======== Selected text ========
Jerico, The Man’s doggie companion for over a decade and my friend since January of 2017, passed away on October 25, 2021. He was a good boy. He is loved and he is missed.

I don’t want to go into all the details of Jerico’s illness and death. It’s just too much. But I will say he had a difficult year, almost exactly a year of pain and decline. At the end, I knew he was suffering. His death was a sort of horrible blessing because I knew it meant an end to that suffering.

The Man and I had parted ways in Taos in June. He took off in search of cooler temperatures. Of course, Jerico went with him.

Jerico on my bed in the van with collage materials in 2017 or 2018.

The Man called after a couple of weeks. Jerico wasn’t doing well. He was in a lot of pain, wasn’t leaving his bed but maybe once a day, wasn’t eating well. I thought maybe this was the end.

I didn’t hear anything, not a peep, from The Man for two months. He didn’t have a phone, and payphones are few and far between out in the world. I thought maybe I’d never hear from him again. I wondered how he and Jerico were doing.

I texted The Man’s sister and asked if she had heard from him, if she knew how Jerico was. She said Jerico was doing great. That seemed like a miracle to me.

On Wednesday, October 20, The Man showed up at my door. I was happy to see him. Jerico was with him, of course. The Man lifted Jerico from the passenger side of the minivan and set him gently on the ground. He walked around, barked, came over to me for pets. When The Man and I talked to each other, Jerico barked for our attention. He seemed like his same bossy self. When it was time to go inside, Jerico hopped up the step into the trailer

On Thursday The Man and Jerico came back to my trailer. The Man said he and Jerico had gone for a little walk that morning and had a nice time. He used my phone to call about a job, then left Jerico with me while he went to an interview. Jerico mostly stayed on the couch, but stood up to bark when the FedEx driver made a delivery. Later, the lady who owns the RV park where I live came over to give me something. I let Jerico out when I went outside to talk to her. He and the landlady had met before and liked each other. He went to her to get some pets, and she obliged. When she stopped petting him, he barked his bossy bark to demand more. When she left, he and I went back into the trailer. He hopped right in with no help from me.

All in the bed together while I worked on blog posts, 2019 or 2020.

On Friday, The Man and Jerico came over again so The Man could use my phone. The whole time they were over, Jerico stayed on the couch, lying down. We didn’t realize it at the time, but Jerico wasn’t going to bounce back again.

On Saturday morning, The Man showed up at my door. He asked if he and Jerico could stay in the trailer with me until Jerico passed away. They had been camping on public land and it was dusty and other campers were letting dogs run loose. He didn’t think it was a good environment for Jerico. I said yes. I wanted Jerico to be as comfortable as possible in his last days. The Man warned me it could be two months before Jerico passed. I said they could stay as long as they needed to.
========
_Exercise directions_
Can you sum up the passage about Jerico in two sentences? The rows after the passage about Jerico are separate material.
======== Dataset entries ========
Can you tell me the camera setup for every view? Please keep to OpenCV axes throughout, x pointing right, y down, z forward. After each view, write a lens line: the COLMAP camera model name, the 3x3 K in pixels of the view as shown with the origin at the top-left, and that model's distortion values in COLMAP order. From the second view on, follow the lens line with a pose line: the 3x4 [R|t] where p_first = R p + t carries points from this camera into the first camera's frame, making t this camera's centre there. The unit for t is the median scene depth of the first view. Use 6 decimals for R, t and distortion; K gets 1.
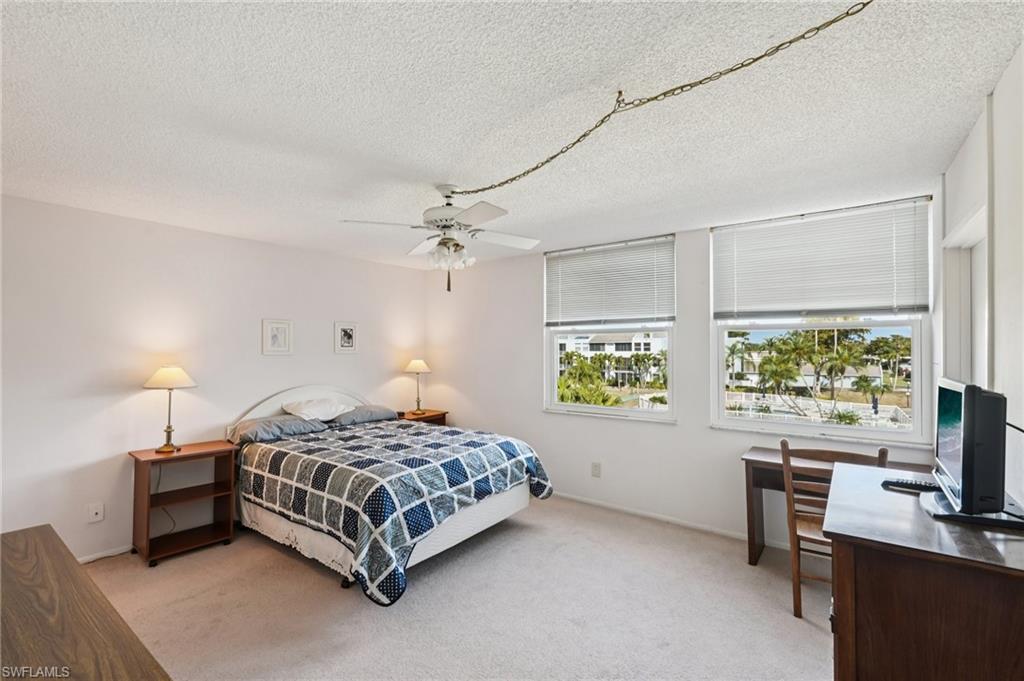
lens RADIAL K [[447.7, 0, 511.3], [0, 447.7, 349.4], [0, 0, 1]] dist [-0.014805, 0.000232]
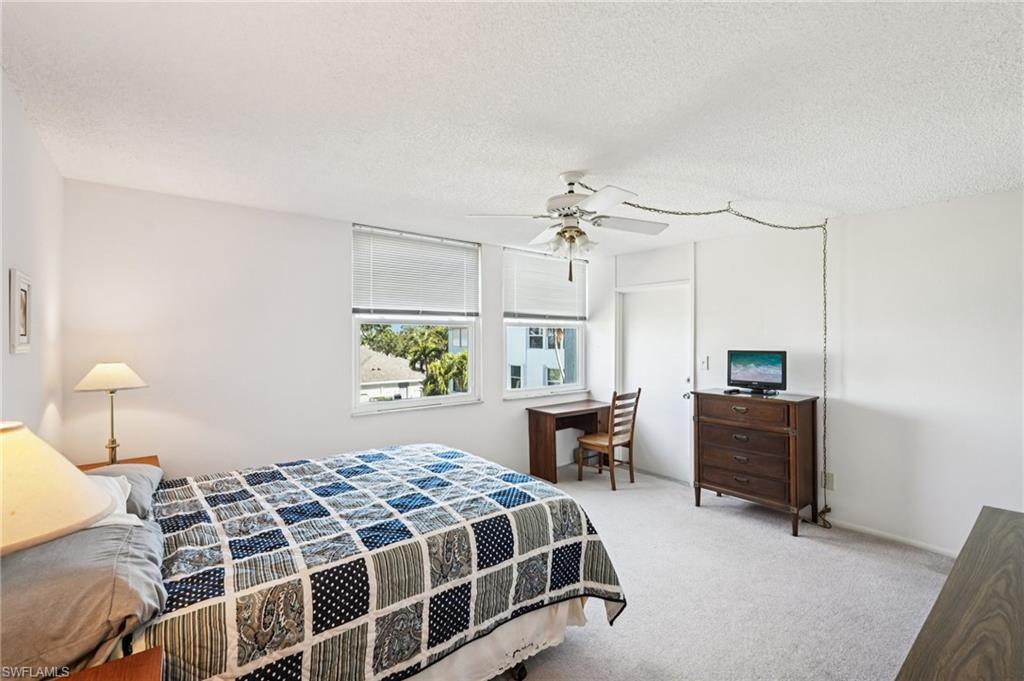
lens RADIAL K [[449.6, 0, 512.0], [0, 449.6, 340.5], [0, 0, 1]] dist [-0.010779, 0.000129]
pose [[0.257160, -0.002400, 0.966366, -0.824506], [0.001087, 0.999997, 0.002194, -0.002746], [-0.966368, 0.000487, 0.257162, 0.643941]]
========
======== Dataset entries ========
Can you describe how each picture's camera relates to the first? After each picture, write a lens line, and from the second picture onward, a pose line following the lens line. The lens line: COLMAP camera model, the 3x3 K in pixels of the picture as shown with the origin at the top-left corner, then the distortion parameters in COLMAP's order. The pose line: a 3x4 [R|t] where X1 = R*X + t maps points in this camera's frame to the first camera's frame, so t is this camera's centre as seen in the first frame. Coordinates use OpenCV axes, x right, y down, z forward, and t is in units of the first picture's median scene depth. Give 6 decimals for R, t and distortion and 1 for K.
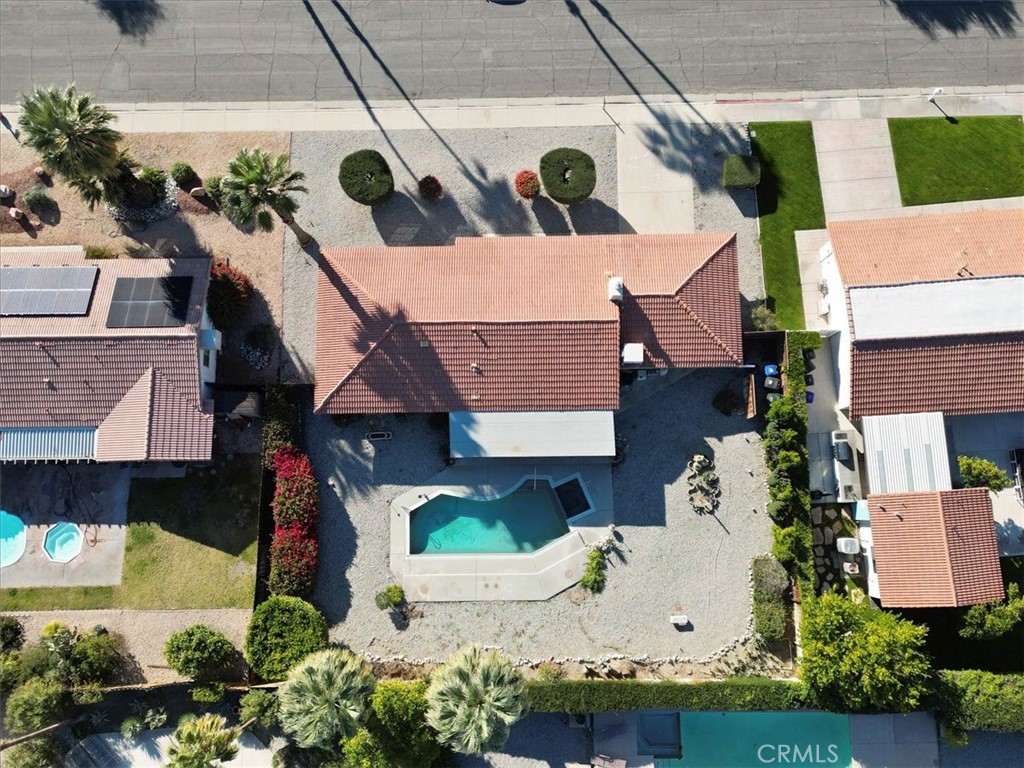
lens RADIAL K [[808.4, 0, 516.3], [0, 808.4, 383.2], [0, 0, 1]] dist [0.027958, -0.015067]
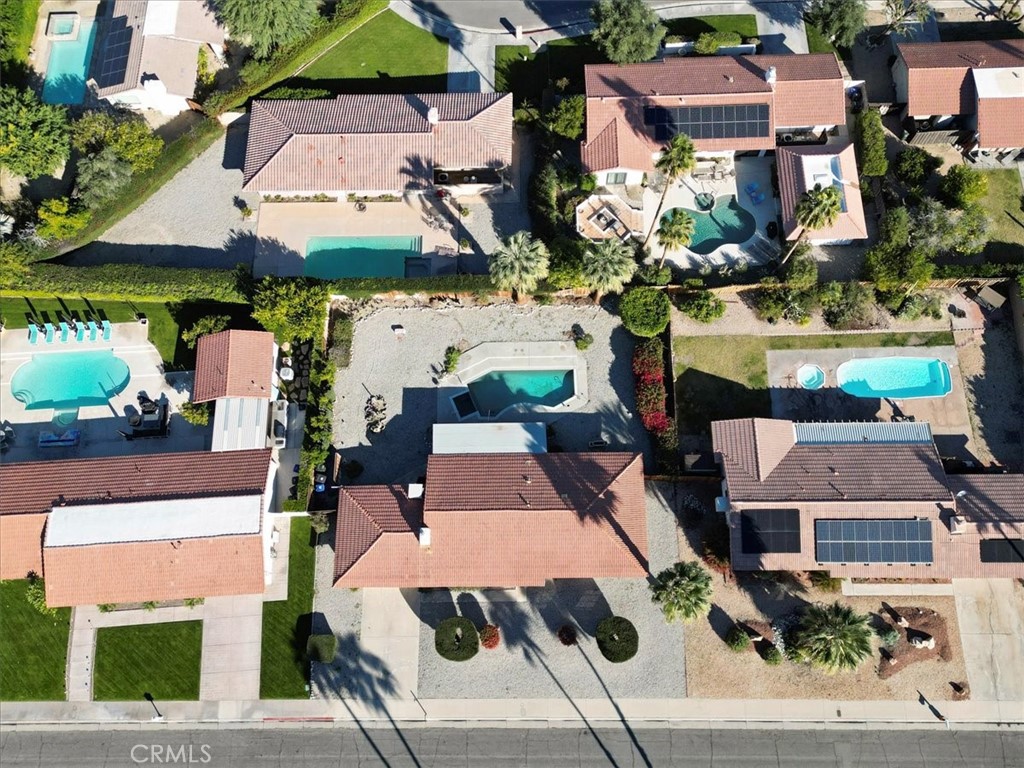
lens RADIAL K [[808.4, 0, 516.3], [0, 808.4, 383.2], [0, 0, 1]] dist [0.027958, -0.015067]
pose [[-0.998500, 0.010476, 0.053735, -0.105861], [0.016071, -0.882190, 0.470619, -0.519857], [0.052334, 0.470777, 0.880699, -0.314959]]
========
_Response_
Jerico, The Man's dog for over a decade, died on October 25, 2021, after almost exactly a year of pain and decline. When The Man showed up with him on October 20, Jerico at first seemed his same bossy self, but by Saturday The Man asked to stay in the narrator's trailer until Jerico passed away, and the narrator said yes.